* **本文**

【第42回原産年次大会】 セッション1 基調テーマ「原子力大国・経済大国における低炭素社会実現にむけた原子力発電への期待」 S.バルドワジ・インド原子力発電公社理事 「成長を続けるインド経済におけるエネルギー政策と原子力発電」

11億5000万人という人口を抱えるインドの主要な政策課題は、まず貧困の軽減であり、雇用や水と食糧の供給、医療保険、教育など様々だが、人口の45%が享受できていない「クリーンな燃料と電力へのアクセス」もまた、急速な経済成長の維持には欠かせない。

エネルギー供給政策のポイントは、(1)エネルギーの質(2)安定供給(3)持続可能性であるが、(3)の中には量の豊富さや安全性と信頼性、環境への影響が最小であることも条件に含まれる。現在、インドの一次エネルギー供給量542MTOEのうち、原子力の供給割合は1.5%。現在の経済成長率8%で計算した場合、2032年には778GWの設備が必要で、これに対処できる答えは原子力以外にない。

インドではすでに17基の原子炉が稼働中だが、送電網の不備もあり大型炉の導入が遅れた。国内にはトリウムが豊富に産出することから、原子力開発計画の基本政策は次の3段階の手順で進める計画。まず、(1)インドで採れたウランをPHWRで燃焼し1000万kW程度の電力を得る(2)その使用済み燃料を再処理して得られたプルトニウムと劣化ウランを、インドで豊富なトリウムとともに高速増殖炉(FBR)で燃焼。(この段階で得られる電力は3億kWを予測)インドでは現在、出力50万kWのFBRを建設中で、2011年に完成する予定だ(3)トリウムが燃焼して生成されたウラン233を核燃料とし、増殖炉でリサイクルするシステムを構築する。この段階の発電量は膨大と考えられ、数百年間インドの需要を賄っていける計算。

さしあたり2032年までのシナリオでは軽水炉を増やしていくことが課題で、日本を含めた海外のサプライ・チェーンには支援を期待している。

* **課題**
上の本文のうち「エネルギー供給政策のポイントは」で始まる段落を、主な事実を残したまま短い箇条書きにしてください。

* **提供データ**
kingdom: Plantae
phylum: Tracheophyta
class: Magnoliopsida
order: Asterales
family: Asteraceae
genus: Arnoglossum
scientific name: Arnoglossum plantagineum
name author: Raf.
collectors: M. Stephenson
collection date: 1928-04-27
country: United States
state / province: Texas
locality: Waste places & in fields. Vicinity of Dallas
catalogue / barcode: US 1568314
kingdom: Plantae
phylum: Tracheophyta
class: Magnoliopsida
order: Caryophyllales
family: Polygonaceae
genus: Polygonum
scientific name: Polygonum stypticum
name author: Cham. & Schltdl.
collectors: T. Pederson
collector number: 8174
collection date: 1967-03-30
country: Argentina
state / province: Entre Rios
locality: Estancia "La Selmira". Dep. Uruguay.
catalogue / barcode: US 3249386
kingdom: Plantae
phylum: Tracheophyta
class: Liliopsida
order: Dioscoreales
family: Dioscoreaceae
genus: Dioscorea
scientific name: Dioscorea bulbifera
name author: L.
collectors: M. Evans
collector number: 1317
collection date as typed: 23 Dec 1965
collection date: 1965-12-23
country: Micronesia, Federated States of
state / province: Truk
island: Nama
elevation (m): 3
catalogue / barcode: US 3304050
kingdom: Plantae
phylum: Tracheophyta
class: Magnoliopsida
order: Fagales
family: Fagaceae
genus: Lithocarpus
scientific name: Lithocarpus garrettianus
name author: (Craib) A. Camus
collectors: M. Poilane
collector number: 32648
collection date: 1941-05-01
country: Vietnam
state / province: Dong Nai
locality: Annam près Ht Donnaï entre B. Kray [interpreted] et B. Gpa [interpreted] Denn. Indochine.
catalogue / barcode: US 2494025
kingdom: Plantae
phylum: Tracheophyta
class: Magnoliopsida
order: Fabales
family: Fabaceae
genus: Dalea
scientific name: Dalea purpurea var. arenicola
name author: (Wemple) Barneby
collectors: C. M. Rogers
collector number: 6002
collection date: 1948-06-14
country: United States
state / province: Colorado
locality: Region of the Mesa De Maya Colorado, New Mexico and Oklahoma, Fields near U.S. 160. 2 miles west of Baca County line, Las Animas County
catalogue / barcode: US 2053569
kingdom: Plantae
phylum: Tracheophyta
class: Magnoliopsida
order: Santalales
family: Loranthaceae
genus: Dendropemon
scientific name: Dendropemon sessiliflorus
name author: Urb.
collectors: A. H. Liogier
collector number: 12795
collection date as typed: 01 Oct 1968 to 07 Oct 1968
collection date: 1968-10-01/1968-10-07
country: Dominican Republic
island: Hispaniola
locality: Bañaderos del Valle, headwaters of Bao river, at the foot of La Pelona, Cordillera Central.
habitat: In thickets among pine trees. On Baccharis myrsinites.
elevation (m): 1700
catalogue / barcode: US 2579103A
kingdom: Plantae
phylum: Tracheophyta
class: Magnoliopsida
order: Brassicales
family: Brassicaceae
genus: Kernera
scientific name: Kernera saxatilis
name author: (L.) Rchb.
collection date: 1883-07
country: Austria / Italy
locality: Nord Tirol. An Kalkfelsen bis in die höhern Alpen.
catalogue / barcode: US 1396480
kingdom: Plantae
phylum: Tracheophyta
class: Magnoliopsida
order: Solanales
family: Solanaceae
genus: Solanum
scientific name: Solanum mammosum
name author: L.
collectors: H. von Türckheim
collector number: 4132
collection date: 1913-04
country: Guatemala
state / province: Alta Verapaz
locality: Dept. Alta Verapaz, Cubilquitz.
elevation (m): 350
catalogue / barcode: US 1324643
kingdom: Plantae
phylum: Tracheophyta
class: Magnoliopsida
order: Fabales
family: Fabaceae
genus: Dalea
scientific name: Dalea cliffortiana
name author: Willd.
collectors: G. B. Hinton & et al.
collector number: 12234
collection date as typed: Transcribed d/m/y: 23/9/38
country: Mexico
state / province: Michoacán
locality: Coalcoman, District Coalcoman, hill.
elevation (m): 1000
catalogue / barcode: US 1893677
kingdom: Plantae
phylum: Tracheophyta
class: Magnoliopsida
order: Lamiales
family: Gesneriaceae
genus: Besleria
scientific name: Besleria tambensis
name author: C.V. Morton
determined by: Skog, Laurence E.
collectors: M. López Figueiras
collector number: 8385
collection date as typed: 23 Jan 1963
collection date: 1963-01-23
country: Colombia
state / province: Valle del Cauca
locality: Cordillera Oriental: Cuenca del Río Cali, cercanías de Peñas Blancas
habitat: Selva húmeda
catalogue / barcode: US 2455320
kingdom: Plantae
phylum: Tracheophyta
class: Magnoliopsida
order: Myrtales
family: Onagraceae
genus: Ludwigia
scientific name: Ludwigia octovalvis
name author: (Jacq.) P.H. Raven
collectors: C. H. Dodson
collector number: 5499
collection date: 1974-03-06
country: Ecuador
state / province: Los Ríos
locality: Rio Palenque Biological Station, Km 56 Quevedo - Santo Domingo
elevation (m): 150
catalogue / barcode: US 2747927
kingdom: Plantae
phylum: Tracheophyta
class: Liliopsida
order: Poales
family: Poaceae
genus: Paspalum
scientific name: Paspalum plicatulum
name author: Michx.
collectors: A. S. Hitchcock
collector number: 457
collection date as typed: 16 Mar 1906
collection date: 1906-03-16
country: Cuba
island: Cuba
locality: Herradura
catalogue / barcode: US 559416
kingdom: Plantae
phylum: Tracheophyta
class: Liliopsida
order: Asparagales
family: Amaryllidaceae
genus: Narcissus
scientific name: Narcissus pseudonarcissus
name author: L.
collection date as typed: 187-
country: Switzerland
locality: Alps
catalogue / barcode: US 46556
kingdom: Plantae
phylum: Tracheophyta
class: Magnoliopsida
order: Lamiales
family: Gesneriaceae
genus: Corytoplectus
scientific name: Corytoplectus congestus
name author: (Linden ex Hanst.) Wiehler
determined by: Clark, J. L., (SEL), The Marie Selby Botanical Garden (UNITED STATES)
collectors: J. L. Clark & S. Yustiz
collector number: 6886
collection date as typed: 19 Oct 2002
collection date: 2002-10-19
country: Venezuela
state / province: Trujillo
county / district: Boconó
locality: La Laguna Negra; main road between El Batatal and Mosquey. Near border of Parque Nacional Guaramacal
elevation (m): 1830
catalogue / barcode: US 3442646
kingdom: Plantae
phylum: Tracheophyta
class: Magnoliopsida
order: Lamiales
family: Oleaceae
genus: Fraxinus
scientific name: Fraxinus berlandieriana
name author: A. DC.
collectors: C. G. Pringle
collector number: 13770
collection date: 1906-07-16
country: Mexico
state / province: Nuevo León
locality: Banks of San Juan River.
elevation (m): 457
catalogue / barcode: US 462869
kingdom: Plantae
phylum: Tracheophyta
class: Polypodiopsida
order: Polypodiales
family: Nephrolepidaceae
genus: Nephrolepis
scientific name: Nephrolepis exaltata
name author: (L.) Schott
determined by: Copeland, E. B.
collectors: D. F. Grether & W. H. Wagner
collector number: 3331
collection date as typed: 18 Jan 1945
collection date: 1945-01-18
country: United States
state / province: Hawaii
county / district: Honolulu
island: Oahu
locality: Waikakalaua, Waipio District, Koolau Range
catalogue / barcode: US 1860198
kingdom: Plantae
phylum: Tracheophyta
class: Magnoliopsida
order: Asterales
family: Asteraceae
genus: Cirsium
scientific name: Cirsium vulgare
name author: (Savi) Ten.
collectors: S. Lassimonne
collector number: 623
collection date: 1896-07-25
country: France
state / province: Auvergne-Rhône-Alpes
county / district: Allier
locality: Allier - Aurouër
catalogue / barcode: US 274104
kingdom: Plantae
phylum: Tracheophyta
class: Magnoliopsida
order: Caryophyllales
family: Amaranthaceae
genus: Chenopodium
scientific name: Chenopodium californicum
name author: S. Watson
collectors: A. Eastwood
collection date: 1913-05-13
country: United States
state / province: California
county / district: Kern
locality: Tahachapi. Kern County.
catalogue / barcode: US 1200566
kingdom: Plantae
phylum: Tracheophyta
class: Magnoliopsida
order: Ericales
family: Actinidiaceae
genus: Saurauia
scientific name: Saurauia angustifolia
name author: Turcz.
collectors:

* **解答**
- エネルギー供給政策のポイントは、エネルギーの質、安定供給、持続可能性の三つ。
- 持続可能性の条件には、量の豊富さ、安全性と信頼性、環境への影響が最小であることも含まれる。
- 現在、インドの一次エネルギー供給量542MTOEのうち、原子力の割合は1.5%。
- 現在の経済成長率8%で計算すると、2032年には778GWの設備が必要になり、これに対処できる答えは原子力以外にない。